We are officially in the silliest part of the electoral season, with candidates making sometimes forceful final pushes in order to win over undecided voters, or perhaps even turn a few previously-decided voters to their sides.
There are more than a few ways to pick up steam in these late stages of an election, as we’ve seen from the campaign trail this week.
For Joe Biden, it’s unleashing the full force of the Democratic party in key battleground states, very specifically calling on his former boss, Barack Obama, to make long and vitriolic speeches in Florida and elsewhere, both targeting President Trump and reminding the nation that Biden is Obama’s buddy.
For Donald Trump, this late push includes large, raucous rallies, mostly.

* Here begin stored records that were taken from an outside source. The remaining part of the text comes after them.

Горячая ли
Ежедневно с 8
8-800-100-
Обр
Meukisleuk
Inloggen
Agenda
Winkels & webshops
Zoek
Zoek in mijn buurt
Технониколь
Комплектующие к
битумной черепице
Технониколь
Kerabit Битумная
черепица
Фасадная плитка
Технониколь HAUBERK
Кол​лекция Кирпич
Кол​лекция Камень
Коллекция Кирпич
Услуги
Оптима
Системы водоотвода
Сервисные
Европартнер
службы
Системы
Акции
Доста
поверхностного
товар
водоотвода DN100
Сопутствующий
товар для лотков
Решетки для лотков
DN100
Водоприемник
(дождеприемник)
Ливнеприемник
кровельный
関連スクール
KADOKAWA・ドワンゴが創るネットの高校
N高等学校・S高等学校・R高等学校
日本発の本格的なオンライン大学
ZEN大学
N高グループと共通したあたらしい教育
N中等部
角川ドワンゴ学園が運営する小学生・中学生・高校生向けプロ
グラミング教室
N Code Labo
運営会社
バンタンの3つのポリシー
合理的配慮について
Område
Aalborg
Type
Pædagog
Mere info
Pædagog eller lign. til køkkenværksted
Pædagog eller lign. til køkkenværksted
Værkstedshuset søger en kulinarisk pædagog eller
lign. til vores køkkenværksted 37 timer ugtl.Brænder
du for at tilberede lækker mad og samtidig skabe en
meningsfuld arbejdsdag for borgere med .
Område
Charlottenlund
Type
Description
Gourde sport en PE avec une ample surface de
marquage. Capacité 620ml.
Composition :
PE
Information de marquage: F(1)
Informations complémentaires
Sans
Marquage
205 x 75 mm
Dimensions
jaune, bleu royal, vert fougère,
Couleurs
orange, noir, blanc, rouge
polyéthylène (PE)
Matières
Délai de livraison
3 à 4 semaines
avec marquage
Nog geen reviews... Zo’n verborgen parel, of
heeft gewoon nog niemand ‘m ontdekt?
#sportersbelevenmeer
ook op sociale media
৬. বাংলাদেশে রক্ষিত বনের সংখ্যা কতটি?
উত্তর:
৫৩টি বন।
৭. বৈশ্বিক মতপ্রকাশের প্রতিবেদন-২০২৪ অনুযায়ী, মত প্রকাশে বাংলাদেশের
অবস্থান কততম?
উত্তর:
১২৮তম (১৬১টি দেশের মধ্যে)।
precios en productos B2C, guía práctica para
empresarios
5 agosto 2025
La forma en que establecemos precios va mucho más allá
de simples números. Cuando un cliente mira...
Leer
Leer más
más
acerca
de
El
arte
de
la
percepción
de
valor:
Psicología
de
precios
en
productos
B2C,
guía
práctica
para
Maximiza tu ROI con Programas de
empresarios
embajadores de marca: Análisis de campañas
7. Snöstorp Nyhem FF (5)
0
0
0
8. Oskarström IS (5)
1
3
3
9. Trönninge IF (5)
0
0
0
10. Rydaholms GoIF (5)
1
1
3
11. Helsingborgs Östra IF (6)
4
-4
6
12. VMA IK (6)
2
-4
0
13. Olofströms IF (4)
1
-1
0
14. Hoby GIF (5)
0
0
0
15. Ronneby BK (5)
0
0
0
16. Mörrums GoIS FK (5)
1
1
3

But, late in the race, a major endorsement has now rolled into camp.
The Boston Herald endorsed President Trump for reelection, declaring that America doesn’t need the “unfeasible spending spree in the name of a progressive utopia” that would occur if Democratic nominee Joe Biden won on Election Day.
“The 2020 presidential election is about what people don’t want as much as what they actually do want. For the left, getting Donald Trump out of office tops the wish list. It’s been that way since the day after the 2016 election. For them, everything the president has done is bad, every move sinister, and every policy one more nail in the progressive coffin,” the Herald’s editorial staff wrote.
The Herald endorsement didn’t come without some levity though.
“To be fair, Trump hasn’t done himself any favors with his incessant Tweets, revolving door cabinet and mixed messaging on the coronavirus. Biden allegedly offers a return to ‘normalcy.’ But, what’s normal in 2020? Biden’s platform is a risky love letter to social justice warriors and those who believe capitalism is the root of all evil,” the endorsement continued.
National polling hasn’t looked terribly comfortable for President Trump as of late, however, leaving some to wonder if this endorsement may have been a buck short and a day late.